Our first story focuses on U.S. Army Captain Patrick Horan and his journey with Post-Traumatic Epilepsy (PTE) following a traumatic brain injury (TBI) that he suffered while serving in the Iraq War. Dr. Pavel Klein, Director of the Mid-Atlantic Epilepsy and Sleep Center, provides background on PTE and discusses the research he is currently conducting that may one day help prevent TBI from becoming PTE.
The second story highlights SUDEP. Though his seizures were well-controlled, Anthony Maffie passed away from SUDEP when he was only 22 years old. His mother and his aunt tell Anthony’s story, discuss what they wish they had known, and share how they keep his memory alive by raising funds for SUDEP research. Dr. Nuria Lacuey explains what we know about SUDEP, what can be done to mitigate risks, and what we hope to learn through research to help prevent SUDEP in the future.
Our final story focuses on Channing Seideman and her journey with refractory (or drug-resistant) epilepsy. Channing discusses how it impacts her day-to-day life, and why it’s important for her to support epilepsy research. Dr. Detlev Boison explains drug-resistant epilepsy and discusses the pre-clinical research study he is currently conducting with the goal of understanding how to block the enzyme that prevents the brain’s natural seizure-terminator, adenosine, from working properly.
Kelly Cervantes: Hi, I’m Kelly Cervantes and this is Seizing Life, a biweekly podcast produced by CURE Epilepsy.

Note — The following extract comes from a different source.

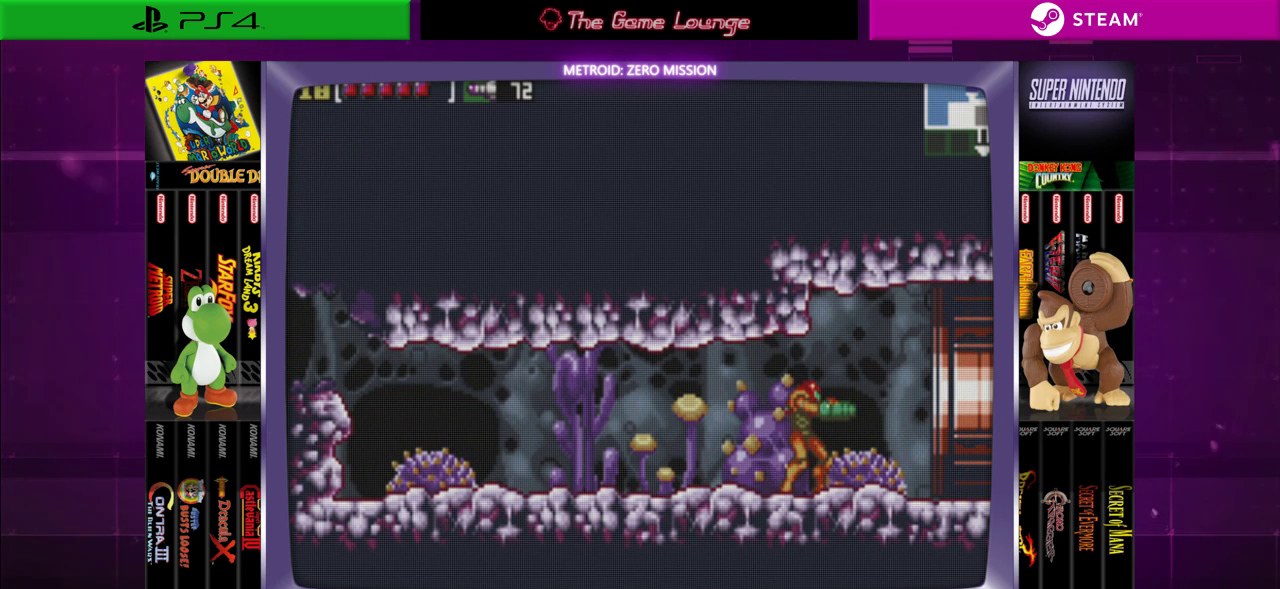
{"buttons": ["DPAD_RIGHT"], "left_stick": "center", "right_stick": "center", "events": [[134, "DPAD_RIGHT", "down"]]}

Kelly Cervantes: This week on Seizing Life, we present three short videos about three key areas of research on which CURE Epilepsy focuses. Post-traumatic epilepsy, SUDEP, and refractory or drug resistant epilepsy. Each of these videos presents the personal story of a CURE Epilepsy community member, along with information and insights from a CURE Epilepsy funded researcher working in that area. We begin with the story of US Army Captain Patrick Horan and his wife Patty. Patrick developed post traumatic epilepsy resulting from a traumatic brain injury suffered while serving in the Iraq War. We also hear from Dr. Pavel Klein, Director of the Mid-Atlantic Epilepsy and Sleep Center, who is currently involved in post-traumatic epilepsy research.

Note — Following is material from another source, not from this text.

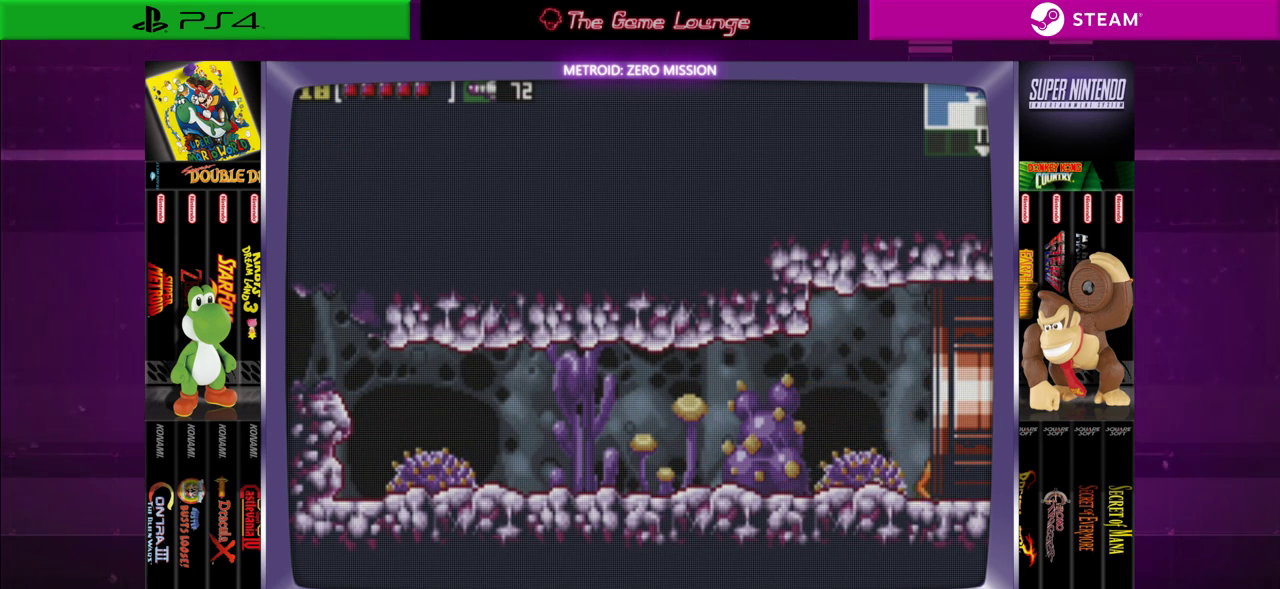
{"buttons": [], "left_stick": "center", "right_stick": "center", "events": [[433, "DPAD_RIGHT", "up"]]}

Patrick Horan: I had been in Iraq for a year. On July 7th, 2007, I was going at night with a recon across the street with some Iraqi soldiers and they shot at us. I got shot in the head and I got what’s called a penetrating traumatic brain injury. Basically my skull was crushed.
Dr. Pavel Klein: TBI stands for Traumatic Brain Injury, and it’s just a fancy term for head injury. You can get it by falling down the stairs, you can get it by having a car accident on the highway or by being assaulted. The military obviously is at high risk for incurring it by virtue of their job, both in combat and outside of it.
Patty Horan: Within 24 hours, he was on a flight to Bethesda Navel. When I arrived to Bethesda Navel, Pat’s condition was a lot worse than I had imagined. The first morning I was briefed by the neurosurgeons and some of the doctors and they gave me a long laundry list of things that could go wrong in the first couple of weeks. But the thing that really stood out to me was the fact that he could have a seizure. And these seizures, if they happen, they could lead to his death. So every day was a win that he didn’t have a seizure.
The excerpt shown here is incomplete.